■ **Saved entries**

>> Begin

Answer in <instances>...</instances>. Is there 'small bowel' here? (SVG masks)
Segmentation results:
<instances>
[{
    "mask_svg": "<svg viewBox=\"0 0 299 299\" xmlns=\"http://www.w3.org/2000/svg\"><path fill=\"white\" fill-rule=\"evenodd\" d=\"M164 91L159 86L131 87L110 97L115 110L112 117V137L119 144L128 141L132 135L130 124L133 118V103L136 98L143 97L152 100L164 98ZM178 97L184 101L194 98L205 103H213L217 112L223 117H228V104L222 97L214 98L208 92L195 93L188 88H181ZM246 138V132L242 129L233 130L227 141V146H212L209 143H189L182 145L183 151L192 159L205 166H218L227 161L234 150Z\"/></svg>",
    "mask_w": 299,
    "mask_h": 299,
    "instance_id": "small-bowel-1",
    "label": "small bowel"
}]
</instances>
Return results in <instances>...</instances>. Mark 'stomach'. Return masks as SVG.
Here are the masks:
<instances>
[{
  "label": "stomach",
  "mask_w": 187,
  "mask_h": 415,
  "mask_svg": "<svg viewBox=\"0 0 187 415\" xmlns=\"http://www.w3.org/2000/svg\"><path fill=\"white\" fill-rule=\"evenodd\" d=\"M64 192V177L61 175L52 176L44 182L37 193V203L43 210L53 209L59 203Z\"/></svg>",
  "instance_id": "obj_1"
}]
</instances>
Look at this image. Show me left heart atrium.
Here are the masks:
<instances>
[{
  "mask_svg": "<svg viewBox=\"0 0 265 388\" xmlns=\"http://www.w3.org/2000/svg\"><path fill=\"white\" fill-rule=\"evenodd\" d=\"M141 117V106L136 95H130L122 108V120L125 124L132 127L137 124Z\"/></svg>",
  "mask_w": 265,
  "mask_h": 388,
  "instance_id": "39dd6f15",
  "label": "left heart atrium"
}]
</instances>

>> End

■ **SHORT EXERCISE**
Can you put every line of the listing above into a JSON list of strings, one string per line, with blank lines left out?

■ **EXERCISE SOLUTION**
[
  "Answer in <instances>...</instances>. Is there 'small bowel' here? (SVG masks)",
  "Segmentation results:",
  "<instances>",
  "[{",
  "    \"mask_svg\": \"<svg viewBox=\\\"0 0 299 299\\\" xmlns=\\\"http://www.w3.org/2000/svg\\\"><path fill=\\\"white\\\" fill-rule=\\\"evenodd\\\" d=\\\"M164 91L159 86L131 87L110 97L115 110L112 117V137L119 144L128 141L132 135L130 124L133 118V103L136 98L143 97L152 100L164 98ZM178 97L184 101L194 98L205 103H213L217 112L223 117H228V104L222 97L214 98L208 92L195 93L188 88H181ZM246 138V132L242 129L233 130L227 141V146H212L209 143H189L182 145L183 151L192 159L205 166H218L227 161L234 150Z\\\"/></svg>\",",
  "    \"mask_w\": 299,",
  "    \"mask_h\": 299,",
  "    \"instance_id\": \"small-bowel-1\",",
  "    \"label\": \"small bowel\"",
  "}]",
  "</instances>",
  "Return results in <instances>...</instances>. Mark 'stomach'. Return masks as SVG.",
  "Here are the masks:",
  "<instances>",
  "[{",
  "  \"label\": \"stomach\",",
  "  \"mask_w\": 187,",
  "  \"mask_h\": 415,",
  "  \"mask_svg\": \"<svg viewBox=\\\"0 0 187 415\\\" xmlns=\\\"http://www.w3.org/2000/svg\\\"><path fill=\\\"white\\\" fill-rule=\\\"evenodd\\\" d=\\\"M64 192V177L61 175L52 176L44 182L37 193V203L43 210L53 209L59 203Z\\\"/></svg>\",",
  "  \"instance_id\": \"obj_1\"",
  "}]",
  "</instances>",
  "Look at this image. Show me left heart atrium.",
  "Here are the masks:",
  "<instances>",
  "[{",
  "  \"mask_svg\": \"<svg viewBox=\\\"0 0 265 388\\\" xmlns=\\\"http://www.w3.org/2000/svg\\\"><path fill=\\\"white\\\" fill-rule=\\\"evenodd\\\" d=\\\"M141 117V106L136 95H130L122 108V120L125 124L132 127L137 124Z\\\"/></svg>\",",
  "  \"mask_w\": 265,",
  "  \"mask_h\": 388,",
  "  \"instance_id\": \"39dd6f15\",",
  "  \"label\": \"left heart atrium\"",
  "}]",
  "</instances>"
]